Efficienza, quattro maglie nere
Il ministro Tremonti non sa quanto costerà il federalismo. Ma in termini di efficienza, all’Anpas qualcosa l’hanno già intuito. Se in Toscana e Liguria contano su una certa regolarità (90 giorni, ma in alcuni casi l’attesa raddoppia) e se Torino è un’isola felice, nelle Marche il ritardo medio arriva a 180 giorni; ad Ancona raggiunge i 365. Nel 2007 i volontari hanno accolto il Papa con una fascia nera al braccio: non ricevevano rimborsi da due anni. «Poi i controlli sono passati a un ufficio più efficiente e le cose sono migliorate», commenta Alfonso Sabatino del Comitato regionale. Non serve una rivoluzione. Basta migliorare organizzazione e produttività. Come registra anche l’Auser che ha stilato una graduatoria dell’efficienza: «Le maglie nere sono 4: Veneto, Piemonte, Toscana, Campania.

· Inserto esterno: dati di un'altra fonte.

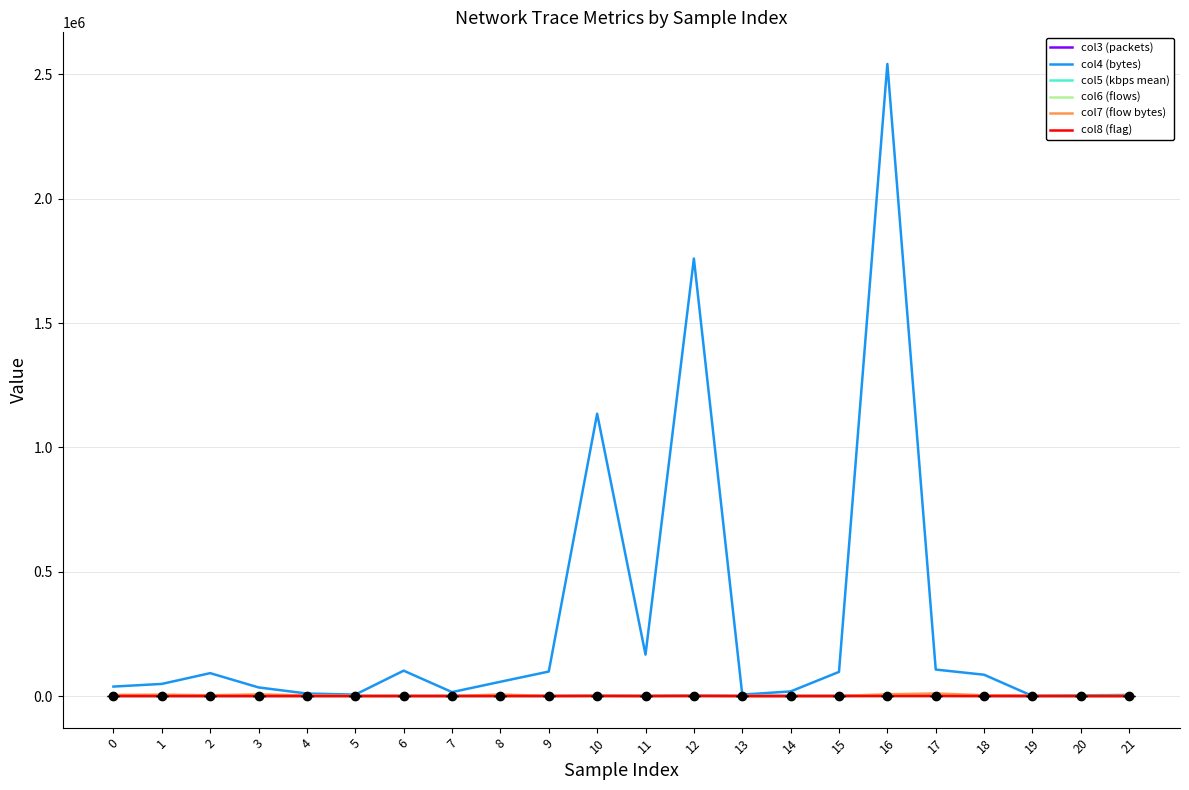

True or false: col3 (packets) and col8 (flag) intersect in this chart.

False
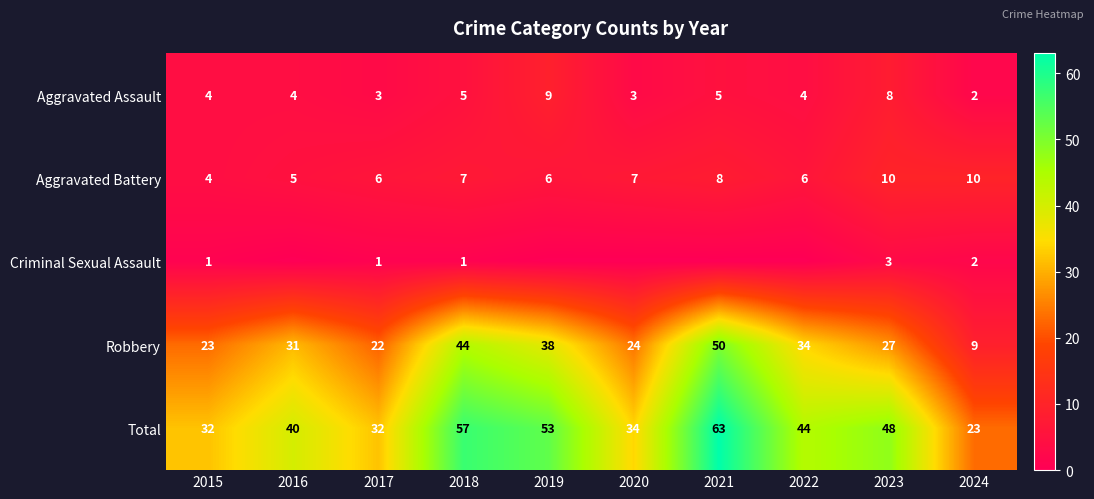

What is the maximum value for Total?

63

Ritardi di mesi, che diventano anni a Napoli, dove non escludiamo di sospendere i servizi», spiega il vicepresidente Luigi De Vittorio.

Filo d’oro: 5 milioni di crediti
Chi guida un’ambulanza, ha un certo potere contrattuale. Ma gli altri? «Potremmo coinvolgere le famiglie degli utenti», ragiona Rossano Bartoli, segretario della Lega del Filo d’oro, «e forse così otterremmo il pagamento dei circa 5 milioni che attendiamo da un anno e mezzo. Ma come si fa?». «Inoltre occorrerebbe la certezza del finanziamento», aggiunge, «tanto più che parliamo di riabilitazione. Invece vediamo scelte molto diverse. Il rischio è che paghino i pazienti».

Oliver Twist, effetti collaterali
Sottoposte a stress finanziario pluriennale, le non profit corrono però anche altri rischi. Ad esempio quello di faticare di più a trovare partner di sviluppo. «Le fondazioni private scelgono dove investire. Uno dei criteri fondamentali è la sostenibilità di un progetto. È evidente che un contesto istituzionale caratterizzato da simili ritardi non incoraggia», testimonia Anna Venturino, dg della Fondazione Oliver Twist. «In questo modo gli enti locali disincentivano quanti intendono contribuire ad aprire comunità territoriali».